The patch allows to produce dwordx3 loads out of v3i32/v3f32 loads.
There is still a future work to allow vectorizer to create that
This is the wrong way to handle this. I did most of the work to avoid having to select the machine nodes so early a long time ago. I have the patches to add v3* to MVT. Short of that a new LOAD_V3 node would be better than going direct to the instruction here
There's a global offset subtarget feature. I also have the patch to start selecting global, but I haven't committed it yet
V3 is an alien to LLVM, so I had to do it this way. It works.
What about patches for MVT to support V3? Are they anywhere ready to be submitted?
This is not about offsets, this is about support of global_load instructions, which is started from GFX9. Then flat_load's also have offsets there and that is checked above as Subtarget->hasFlatInstOffsets(). A global offset is actually a feature to support offsetting workitem ids, so unrelated.
Probably making v3 generally legal and simple type is a right thing to do. This will solve not only problem with loads, but compute on the resulting vector as well. Currently such compute is done on a 4 component vector created by the legalization with the promote of v3 to v4.

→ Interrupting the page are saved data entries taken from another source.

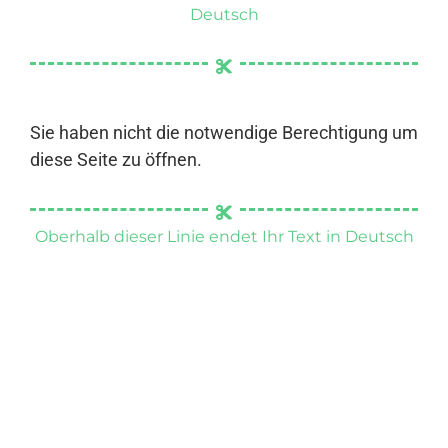
Deutsch
Sie haben nicht die notwendige Berechtigung um
diese Seite zu öffnen.
Oberhalb dieser Linie endet Ihr Text in Deutsch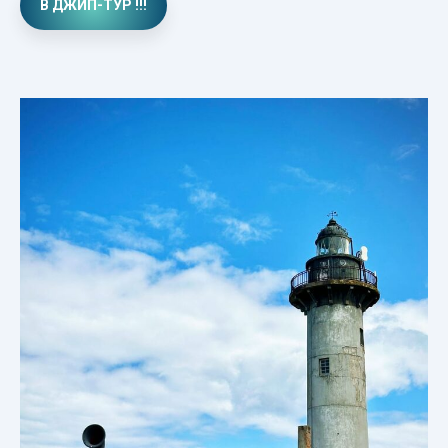
В ДЖИП-ТУР !!!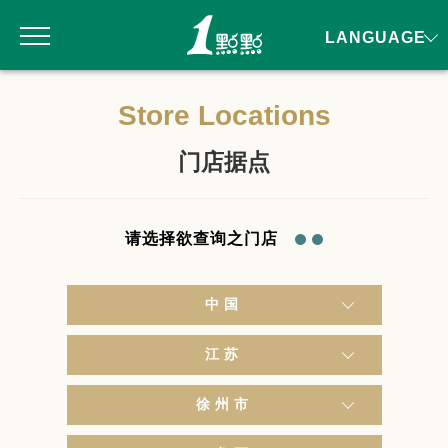
LANGUAGE
Store Locations
门店据点
请选择欲查询之门店
中国
江苏
徐州市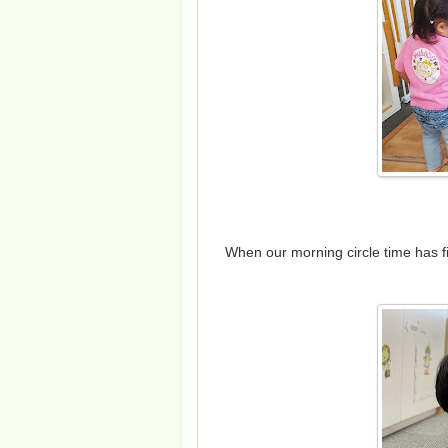
When our morning circle time has f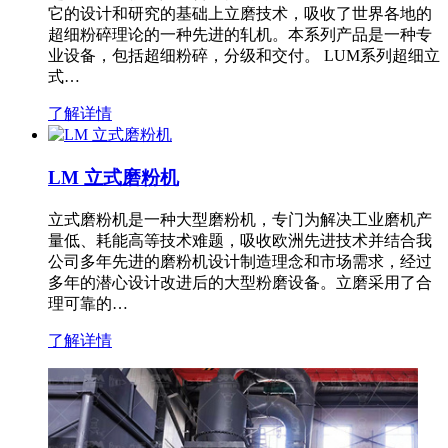
它的设计和研究的基础上立磨技术，吸收了世界各地的
超细粉碎理论的一种先进的轧机。本系列产品是一种专
业设备，包括超细粉碎，分级和交付。 LUM系列超细立
式…
了解详情
LM 立式磨粉机
立式磨粉机是一种大型磨粉机，专门为解决工业磨机产
量低、耗能高等技术难题，吸收欧洲先进技术并结合我
公司多年先进的磨粉机设计制造理念和市场需求，经过
多年的潜心设计改进后的大型粉磨设备。立磨采用了合
理可靠的…
了解详情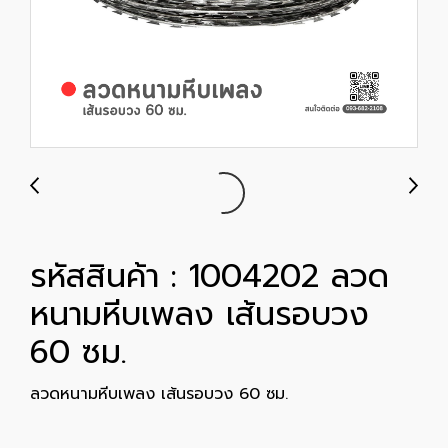
รหัสสินค้า : 1004202 ลวด
หนามหีบเพลง เส้นรอบวง
60 ซม.
ลวดหนามหีบเพลง เส้นรอบวง 60 ซม.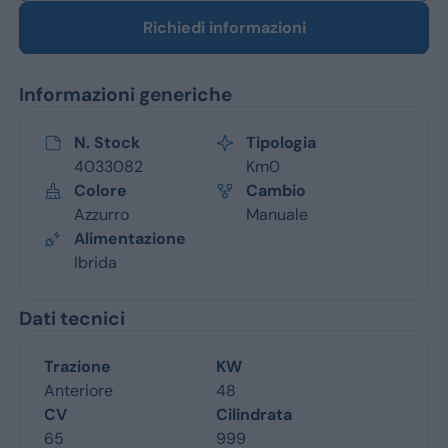
Richiedi informazioni
Informazioni generiche
N. Stock
Tipologia
4033082
Km0
Colore
Cambio
Azzurro
Manuale
Alimentazione
Ibrida
Dati tecnici
Trazione
KW
Anteriore
48
CV
Cilindrata
65
999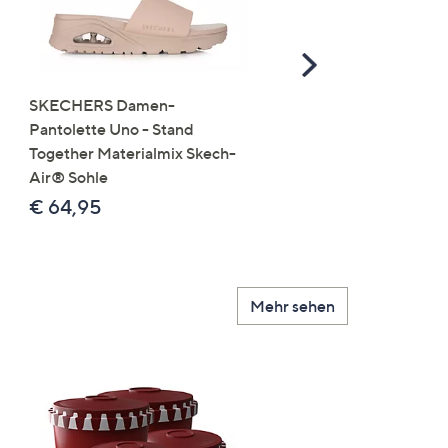
Scroll
Right
SKECHERS Damen-
JERYMOOD HOMEWEA
Pantolette Uno - Stand
Tops Mikrofaser Seitensc
Together Materialmix Skech-
leger weit
Air® Sohle
€ 24,99
€ 64,95
Mehr sehen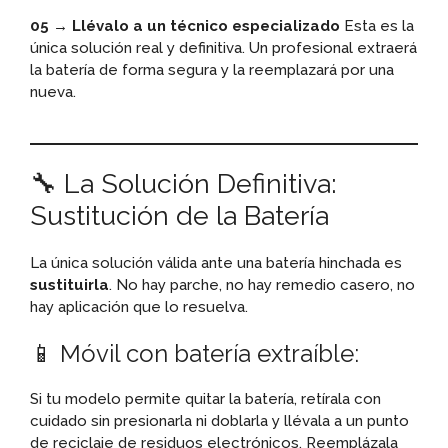
05 → Llévalo a un técnico especializado
Esta es la
única solución real y definitiva. Un profesional extraerá
la batería de forma segura y la reemplazará por una
nueva.
🔧 La Solución Definitiva:
Sustitución de la Batería
La única solución válida ante una batería hinchada es
sustituirla
. No hay parche, no hay remedio casero, no
hay aplicación que lo resuelva.
📱 Móvil con batería extraíble:
Si tu modelo permite quitar la batería, retírala con
cuidado sin presionarla ni doblarla y llévala a un punto
de reciclaje de residuos electrónicos. Reemplázala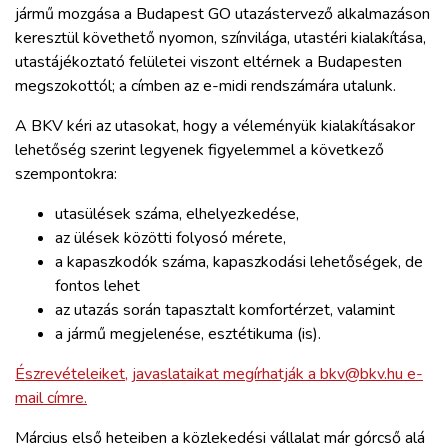
jármű mozgása a Budapest GO utazástervező alkalmazáson
keresztül követhető nyomon, színvilága, utastéri kialakítása,
utastájékoztató felületei viszont eltérnek a Budapesten
megszokottól; a címben az e-midi rendszámára utalunk.
A BKV kéri az utasokat, hogy a véleményük kialakításakor
lehetőség szerint legyenek figyelemmel a következő
szempontokra:
utasülések száma, elhelyezkedése,
az ülések közötti folyosó mérete,
a kapaszkodók száma, kapaszkodási lehetőségek, de
fontos lehet
az utazás során tapasztalt komfortérzet, valamint
a jármű megjelenése, esztétikuma (is).
Észrevételeiket, javaslataikat megírhatják a bkv@bkv.hu e-
mail címre.
Március első heteiben a közlekedési vállalat már górcső alá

It however seems to be long way because a lot of places just designed to work with a power of 2 vectors, halfing and doubling them. I would do this style vec3 load in the short term and target legal v3 in a long term.
The first 2 commits here seem to work without test failures (but a few cost model regressions). They succeed in adding the basic types, the few after that need some more work
I wander what happens to passes which like to split a vector by half? I also can see that vectorizer (load/store and SLP) for instance is written in a way that does not support non power of 2 vectors. I hope some passes will just silently bail instead of silently fail at least when v3* will be reported as legal.
Anyway, if you are planning to fix these patches and merge I will hold current review. It also does not solve v3 operations problem other than load and potentially store, because v3 will be promoted on any arithmetic, so it is way not perfect.